The Law Society has described as "anti-victim propaganda" the results of a new survey on bogus insurance claims.
The survey, which was commissioned by insurance group AIG, found that one in five respondents knew somebody who had exaggerated an insurance claim and that 15 per cent were aware of somebody who had falsified information.
However the new President of the Law Society, Stuart Gilhooly, said the survey was the latest example of a propaganda campaign being waged by the insurance sector.
The survey, he said, “purportedly measures public awareness of falsified insurance claims” and “alleges” that 15 per cent of the public know someone who has falsified an insurance claim.
“How can this be true?” he said. “The insurance industry takes a highly sceptical and even aggressive attitude towards every claim made. The courts system is rigorous in testing for false claims. All evidence of injury is confirmed by doctors, the truth of all facts in the case must be sworn by the victim and the severest penalties including imprisonment can be applied where false claims are found to have been made.”
Nevertheless, he said, prosecutions for fraudulent claims are extremely rare.

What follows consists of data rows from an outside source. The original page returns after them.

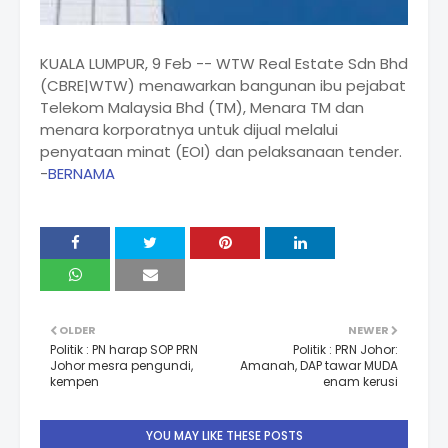
KUALA LUMPUR, 9 Feb -- WTW Real Estate Sdn Bhd
(CBRE|WTW) menawarkan bangunan ibu pejabat
Telekom Malaysia Bhd (TM), Menara TM dan
menara korporatnya untuk dijual melalui
penyataan minat (EOI) dan pelaksanaan tender.
-
BERNAMA
OLDER
NEWER
Politik : PN harap SOP PRN
Politik : PRN Johor:
Johor mesra pengundi,
Amanah, DAP tawar MUDA
kempen
enam kerusi
YOU MAY LIKE THESE POSTS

He described the survey results as “self-serving insurance propaganda against accident victims” that was designed to distract attention from the “massive increases in motor insurance premiums, whose true causes lie elsewhere”.
“As the chief executive of the injuries board confirmed yesterday, there has been no big increase in claims or awards to warrant rises of 70 per cent in the average premium over the last three years.”
The true causes of the crisis for the premium-paying public were years of under-reserving and under-charging by the motor insurance industry, which drove competitors from the market, together with a collapse in their investment income.
“The insurers continue to blame everyone but themselves for this crisis,” he said.